§ TASK REQUIREMENTS
Copy the lines below without any change, starting at the line containing "genus: Gymnosporangium" and ending at the line containing "genus: Clavulinopsis", with both of those lines included.
:: EXTRACTED ENTRIES
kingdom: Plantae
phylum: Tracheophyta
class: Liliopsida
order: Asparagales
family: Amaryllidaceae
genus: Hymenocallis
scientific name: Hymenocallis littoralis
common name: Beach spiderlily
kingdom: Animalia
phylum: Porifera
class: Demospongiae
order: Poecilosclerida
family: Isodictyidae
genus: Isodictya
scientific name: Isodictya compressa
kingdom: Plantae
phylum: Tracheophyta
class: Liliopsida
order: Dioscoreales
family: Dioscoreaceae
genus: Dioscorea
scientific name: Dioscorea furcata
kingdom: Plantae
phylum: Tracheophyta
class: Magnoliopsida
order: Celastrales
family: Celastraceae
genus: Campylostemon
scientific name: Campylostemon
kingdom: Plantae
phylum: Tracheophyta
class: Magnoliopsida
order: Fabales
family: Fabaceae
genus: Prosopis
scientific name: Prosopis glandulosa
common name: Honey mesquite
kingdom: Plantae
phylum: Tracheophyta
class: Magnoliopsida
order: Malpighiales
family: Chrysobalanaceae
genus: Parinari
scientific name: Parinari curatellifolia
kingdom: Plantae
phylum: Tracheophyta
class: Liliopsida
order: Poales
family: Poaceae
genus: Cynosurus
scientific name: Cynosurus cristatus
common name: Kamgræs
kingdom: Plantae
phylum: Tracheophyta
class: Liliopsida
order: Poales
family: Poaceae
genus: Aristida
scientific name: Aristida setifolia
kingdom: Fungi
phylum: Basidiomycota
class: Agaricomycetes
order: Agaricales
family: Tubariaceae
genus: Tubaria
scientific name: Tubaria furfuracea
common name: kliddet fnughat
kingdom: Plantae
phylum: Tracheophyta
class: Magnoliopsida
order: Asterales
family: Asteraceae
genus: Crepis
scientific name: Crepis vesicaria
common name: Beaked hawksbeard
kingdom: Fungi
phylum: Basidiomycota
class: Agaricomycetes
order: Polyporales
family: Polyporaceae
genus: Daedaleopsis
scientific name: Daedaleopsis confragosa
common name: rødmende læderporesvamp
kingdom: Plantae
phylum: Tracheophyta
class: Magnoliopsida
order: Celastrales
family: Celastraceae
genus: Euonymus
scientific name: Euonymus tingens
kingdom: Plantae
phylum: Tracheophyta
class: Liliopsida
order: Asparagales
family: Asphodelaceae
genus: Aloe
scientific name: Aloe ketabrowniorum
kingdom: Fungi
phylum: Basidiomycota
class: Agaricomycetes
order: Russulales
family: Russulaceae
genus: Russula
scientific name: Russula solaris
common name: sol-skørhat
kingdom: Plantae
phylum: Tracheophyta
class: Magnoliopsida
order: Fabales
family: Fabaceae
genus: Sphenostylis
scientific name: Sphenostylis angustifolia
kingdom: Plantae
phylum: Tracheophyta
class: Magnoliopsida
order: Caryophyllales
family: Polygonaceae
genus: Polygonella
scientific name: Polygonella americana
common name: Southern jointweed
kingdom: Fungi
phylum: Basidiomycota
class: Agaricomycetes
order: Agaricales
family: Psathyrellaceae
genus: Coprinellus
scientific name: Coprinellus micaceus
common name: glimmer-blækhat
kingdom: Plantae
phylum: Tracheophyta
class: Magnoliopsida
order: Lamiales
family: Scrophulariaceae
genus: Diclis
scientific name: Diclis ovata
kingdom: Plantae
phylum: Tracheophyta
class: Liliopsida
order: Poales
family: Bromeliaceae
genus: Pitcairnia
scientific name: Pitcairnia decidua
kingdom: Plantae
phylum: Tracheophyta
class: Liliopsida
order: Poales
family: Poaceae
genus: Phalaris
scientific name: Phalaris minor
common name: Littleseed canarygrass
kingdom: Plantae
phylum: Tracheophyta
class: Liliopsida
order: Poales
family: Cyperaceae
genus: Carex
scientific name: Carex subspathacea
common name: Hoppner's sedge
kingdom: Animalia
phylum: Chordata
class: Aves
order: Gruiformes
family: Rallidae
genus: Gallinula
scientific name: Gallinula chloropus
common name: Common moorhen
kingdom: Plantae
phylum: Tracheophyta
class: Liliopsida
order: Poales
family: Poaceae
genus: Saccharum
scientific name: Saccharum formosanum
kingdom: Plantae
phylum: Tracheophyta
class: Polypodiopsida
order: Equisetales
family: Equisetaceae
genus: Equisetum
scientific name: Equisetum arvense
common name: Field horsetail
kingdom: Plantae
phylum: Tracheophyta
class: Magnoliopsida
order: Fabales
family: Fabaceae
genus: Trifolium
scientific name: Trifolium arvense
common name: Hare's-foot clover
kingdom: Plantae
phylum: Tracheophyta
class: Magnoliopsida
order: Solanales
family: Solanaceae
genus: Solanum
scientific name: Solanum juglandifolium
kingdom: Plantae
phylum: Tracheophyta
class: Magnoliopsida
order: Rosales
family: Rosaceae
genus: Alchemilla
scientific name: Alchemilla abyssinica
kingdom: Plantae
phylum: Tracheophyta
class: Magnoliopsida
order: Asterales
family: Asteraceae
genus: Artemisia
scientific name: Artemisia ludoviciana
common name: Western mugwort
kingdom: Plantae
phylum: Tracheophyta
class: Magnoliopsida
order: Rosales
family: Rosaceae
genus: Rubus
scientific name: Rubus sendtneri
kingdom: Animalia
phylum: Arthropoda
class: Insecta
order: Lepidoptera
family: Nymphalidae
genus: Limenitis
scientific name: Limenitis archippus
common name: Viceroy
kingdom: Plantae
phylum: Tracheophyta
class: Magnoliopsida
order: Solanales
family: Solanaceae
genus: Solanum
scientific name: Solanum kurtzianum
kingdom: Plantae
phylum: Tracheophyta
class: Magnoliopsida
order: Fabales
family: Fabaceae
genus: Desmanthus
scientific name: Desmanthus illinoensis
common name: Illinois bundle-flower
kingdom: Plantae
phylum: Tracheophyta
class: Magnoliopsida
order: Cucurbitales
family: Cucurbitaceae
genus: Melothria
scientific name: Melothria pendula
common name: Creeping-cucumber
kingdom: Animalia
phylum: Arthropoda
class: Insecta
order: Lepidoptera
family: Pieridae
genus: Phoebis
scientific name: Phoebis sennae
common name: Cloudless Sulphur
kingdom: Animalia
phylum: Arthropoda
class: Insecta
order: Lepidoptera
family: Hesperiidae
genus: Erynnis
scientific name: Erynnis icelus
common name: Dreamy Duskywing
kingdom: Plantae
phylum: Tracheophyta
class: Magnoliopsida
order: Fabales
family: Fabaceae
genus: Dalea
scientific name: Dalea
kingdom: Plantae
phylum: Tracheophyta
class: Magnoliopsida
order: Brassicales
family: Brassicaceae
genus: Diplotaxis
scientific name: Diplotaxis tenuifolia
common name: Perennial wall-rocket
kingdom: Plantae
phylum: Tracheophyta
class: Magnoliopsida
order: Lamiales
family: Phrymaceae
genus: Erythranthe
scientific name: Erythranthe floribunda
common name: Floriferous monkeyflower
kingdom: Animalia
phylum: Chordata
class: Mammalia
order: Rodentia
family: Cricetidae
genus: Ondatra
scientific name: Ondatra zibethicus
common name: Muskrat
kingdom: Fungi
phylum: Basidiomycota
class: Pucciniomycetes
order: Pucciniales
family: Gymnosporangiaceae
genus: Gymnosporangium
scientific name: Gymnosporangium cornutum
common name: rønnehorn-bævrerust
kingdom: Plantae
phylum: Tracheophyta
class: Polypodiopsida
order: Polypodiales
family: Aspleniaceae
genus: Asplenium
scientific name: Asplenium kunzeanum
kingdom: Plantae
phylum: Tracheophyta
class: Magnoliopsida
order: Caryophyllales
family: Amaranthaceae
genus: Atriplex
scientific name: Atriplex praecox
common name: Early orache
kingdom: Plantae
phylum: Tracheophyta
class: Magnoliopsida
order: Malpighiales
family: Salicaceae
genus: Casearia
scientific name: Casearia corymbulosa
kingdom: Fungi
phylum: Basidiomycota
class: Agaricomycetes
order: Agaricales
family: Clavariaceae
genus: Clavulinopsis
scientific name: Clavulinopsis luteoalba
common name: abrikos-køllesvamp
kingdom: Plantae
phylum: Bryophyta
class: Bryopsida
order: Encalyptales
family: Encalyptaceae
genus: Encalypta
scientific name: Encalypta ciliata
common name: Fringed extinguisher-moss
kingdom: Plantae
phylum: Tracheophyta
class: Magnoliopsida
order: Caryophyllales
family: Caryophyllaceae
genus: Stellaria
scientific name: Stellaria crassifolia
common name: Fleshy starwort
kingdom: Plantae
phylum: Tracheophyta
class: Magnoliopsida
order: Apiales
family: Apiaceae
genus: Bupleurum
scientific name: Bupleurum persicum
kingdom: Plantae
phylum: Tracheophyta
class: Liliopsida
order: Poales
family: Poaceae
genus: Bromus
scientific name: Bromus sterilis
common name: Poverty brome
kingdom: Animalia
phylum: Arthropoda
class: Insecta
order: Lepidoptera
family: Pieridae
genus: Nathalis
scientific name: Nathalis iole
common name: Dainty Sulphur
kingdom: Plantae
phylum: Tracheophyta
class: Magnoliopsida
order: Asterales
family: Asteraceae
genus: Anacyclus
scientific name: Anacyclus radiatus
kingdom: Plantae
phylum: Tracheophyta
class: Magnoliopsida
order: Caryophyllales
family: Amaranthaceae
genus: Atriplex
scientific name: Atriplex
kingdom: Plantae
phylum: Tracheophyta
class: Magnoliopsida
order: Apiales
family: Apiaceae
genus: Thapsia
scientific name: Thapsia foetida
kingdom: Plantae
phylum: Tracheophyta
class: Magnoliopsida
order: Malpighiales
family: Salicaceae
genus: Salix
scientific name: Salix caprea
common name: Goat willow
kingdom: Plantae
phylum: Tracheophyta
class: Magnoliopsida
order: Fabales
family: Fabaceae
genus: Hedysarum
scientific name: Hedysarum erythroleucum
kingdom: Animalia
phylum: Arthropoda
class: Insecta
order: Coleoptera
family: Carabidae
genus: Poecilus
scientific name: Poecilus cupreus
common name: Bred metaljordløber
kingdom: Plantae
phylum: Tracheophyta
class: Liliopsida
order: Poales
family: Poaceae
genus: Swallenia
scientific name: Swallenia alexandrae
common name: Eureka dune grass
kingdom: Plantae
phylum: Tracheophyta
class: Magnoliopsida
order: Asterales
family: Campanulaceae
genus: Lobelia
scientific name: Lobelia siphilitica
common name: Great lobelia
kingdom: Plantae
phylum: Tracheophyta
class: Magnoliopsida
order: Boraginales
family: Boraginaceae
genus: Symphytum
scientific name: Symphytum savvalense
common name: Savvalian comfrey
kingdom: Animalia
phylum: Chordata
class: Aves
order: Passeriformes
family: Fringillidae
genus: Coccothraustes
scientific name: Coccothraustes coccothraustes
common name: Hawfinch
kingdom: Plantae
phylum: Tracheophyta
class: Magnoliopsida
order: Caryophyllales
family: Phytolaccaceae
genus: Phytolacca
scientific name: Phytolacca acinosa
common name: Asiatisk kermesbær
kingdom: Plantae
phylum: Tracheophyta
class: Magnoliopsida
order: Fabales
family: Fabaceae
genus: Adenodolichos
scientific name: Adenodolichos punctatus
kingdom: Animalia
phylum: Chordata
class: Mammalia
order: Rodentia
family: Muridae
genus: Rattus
::::
§ FINAL RESULT
genus: Gymnosporangium
scientific name: Gymnosporangium cornutum
common name: rønnehorn-bævrerust
kingdom: Plantae
phylum: Tracheophyta
class: Polypodiopsida
order: Polypodiales
family: Aspleniaceae
genus: Asplenium
scientific name: Asplenium kunzeanum
kingdom: Plantae
phylum: Tracheophyta
class: Magnoliopsida
order: Caryophyllales
family: Amaranthaceae
genus: Atriplex
scientific name: Atriplex praecox
common name: Early orache
kingdom: Plantae
phylum: Tracheophyta
class: Magnoliopsida
order: Malpighiales
family: Salicaceae
genus: Casearia
scientific name: Casearia corymbulosa
kingdom: Fungi
phylum: Basidiomycota
class: Agaricomycetes
order: Agaricales
family: Clavariaceae
genus: Clavulinopsis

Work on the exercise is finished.